Arlington, VA, near Pentagon City… Where else would you want the first ‘International Symposium on Forensic Science Error Management – Detection, Measurement and Mitigation’ to take place? From July 20th to 24th, we had the opportunity to attend and present posters at this event. This was a very exciting opportunity for us, as we are both involved in research concerning error detection, measurement and mitigation in fingerprint examination – and here was a whole symposium entirely dedicated to this area of research – situated near the Pentagon and FBI headquarters!
The keynote address was held by Brandon Mayfield, and his former attorney (now legal director of the Innocence Project Oregon) Steven Wax. The way they recounted their story of how Brandon Mayfield was wrongly arrested for supposedly being involved in the 2005 Madrid bombing, made the audience feel as though they were in a theatre. However, it was a real case where FBI fingerprint examiners had wrongly identified a partial fingermark, found on a plastic bag containing detonating devices at the crime scene, as belonging to Brandon Mayfield. Mayfield and Wax took turns, the attorney presenting the investigative procedures which took place at the time, Mayfield portraying how these legal procedures were affecting his work, family and in the end, his life. It was a touching and poignant address, especially as you could feel the lasting effect this experience had on Mayfield.
Further plenary sessions focussed on human factors, the change in attitudes towards error in practice and policy, and the importance of trust and collaboration among academics, forensic practitioners, and the legal profession. The afternoons offered breakout sessions on a variety of different topics, from criminalistics over digital evidence, human factors, lab management, to legal factors, and quality assurance.
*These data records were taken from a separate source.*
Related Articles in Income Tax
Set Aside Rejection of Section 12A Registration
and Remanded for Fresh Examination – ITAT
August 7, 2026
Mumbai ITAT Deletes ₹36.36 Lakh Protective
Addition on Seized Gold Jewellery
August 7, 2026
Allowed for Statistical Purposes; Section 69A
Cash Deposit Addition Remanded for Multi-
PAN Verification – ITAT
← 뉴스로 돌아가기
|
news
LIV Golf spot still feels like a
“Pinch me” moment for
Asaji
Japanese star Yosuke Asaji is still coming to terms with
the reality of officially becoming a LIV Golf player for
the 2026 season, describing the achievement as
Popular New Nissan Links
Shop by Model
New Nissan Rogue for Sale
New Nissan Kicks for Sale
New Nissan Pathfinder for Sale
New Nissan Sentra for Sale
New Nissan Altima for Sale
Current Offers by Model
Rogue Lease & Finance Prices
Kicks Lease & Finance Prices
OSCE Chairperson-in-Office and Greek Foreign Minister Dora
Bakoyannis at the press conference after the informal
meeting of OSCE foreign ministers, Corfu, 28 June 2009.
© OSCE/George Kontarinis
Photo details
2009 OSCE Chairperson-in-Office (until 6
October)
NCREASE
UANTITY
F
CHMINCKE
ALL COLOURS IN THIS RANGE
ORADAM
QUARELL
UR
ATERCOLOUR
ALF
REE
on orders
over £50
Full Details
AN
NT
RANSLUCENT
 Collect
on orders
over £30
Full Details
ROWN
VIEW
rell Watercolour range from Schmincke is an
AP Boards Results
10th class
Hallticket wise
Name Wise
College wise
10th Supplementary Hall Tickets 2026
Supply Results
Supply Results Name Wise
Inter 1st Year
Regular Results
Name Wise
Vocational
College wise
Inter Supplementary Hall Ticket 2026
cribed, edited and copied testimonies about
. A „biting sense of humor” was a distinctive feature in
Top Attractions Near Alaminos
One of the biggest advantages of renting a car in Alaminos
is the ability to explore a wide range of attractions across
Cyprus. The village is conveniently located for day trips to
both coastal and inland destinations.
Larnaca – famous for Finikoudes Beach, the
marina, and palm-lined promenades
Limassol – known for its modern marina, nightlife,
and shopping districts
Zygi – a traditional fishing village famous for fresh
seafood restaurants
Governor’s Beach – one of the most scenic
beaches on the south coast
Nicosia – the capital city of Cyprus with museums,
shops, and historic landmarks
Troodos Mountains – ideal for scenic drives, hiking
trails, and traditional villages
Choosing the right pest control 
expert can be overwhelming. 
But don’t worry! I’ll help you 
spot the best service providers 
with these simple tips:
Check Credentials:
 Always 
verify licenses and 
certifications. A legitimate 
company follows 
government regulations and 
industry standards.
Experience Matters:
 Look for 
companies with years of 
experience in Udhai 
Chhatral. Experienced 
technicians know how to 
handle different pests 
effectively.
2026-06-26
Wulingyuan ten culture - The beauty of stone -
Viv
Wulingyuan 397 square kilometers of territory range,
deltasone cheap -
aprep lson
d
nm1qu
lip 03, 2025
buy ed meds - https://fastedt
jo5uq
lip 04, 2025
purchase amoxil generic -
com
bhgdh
With so many interesting sessions happening in parallel, it was sometimes very hard to choose which ones to attend!
On the last day of the conference, after learning much about present research and future directions of forensic science error management, we were treated to a moot court presentation. This was held by William Thompson (Dept. of Criminology, Law & Society, University of California-Irvine) and Jason Tully (Public Defender Service of DC, USA), who charmingly convinced the attendees of the benefits of being an expert witness who is prepared and aware of the limits of their field, their knowledge, and the possibility (and impact) of error. Within this presentation, we especially noticed the emphasis laid on issues regarding accreditation within the laboratories, as well as questions regarding the methods used by experts.
Overall the NIST symposium was a very good chance for us to engage with the people who are working in the same field as we are in INTREPID Forensics. It was great to experience the way practitioners from other countries work and think about forensic science, and to make contacts for further collaborations with our projects. It was also interesting to learn that the field of error in forensics is still a big and rather novel area, which requires more innovative research, and needs to be embraced by both academics and practitioners. Let’s see what the future holds!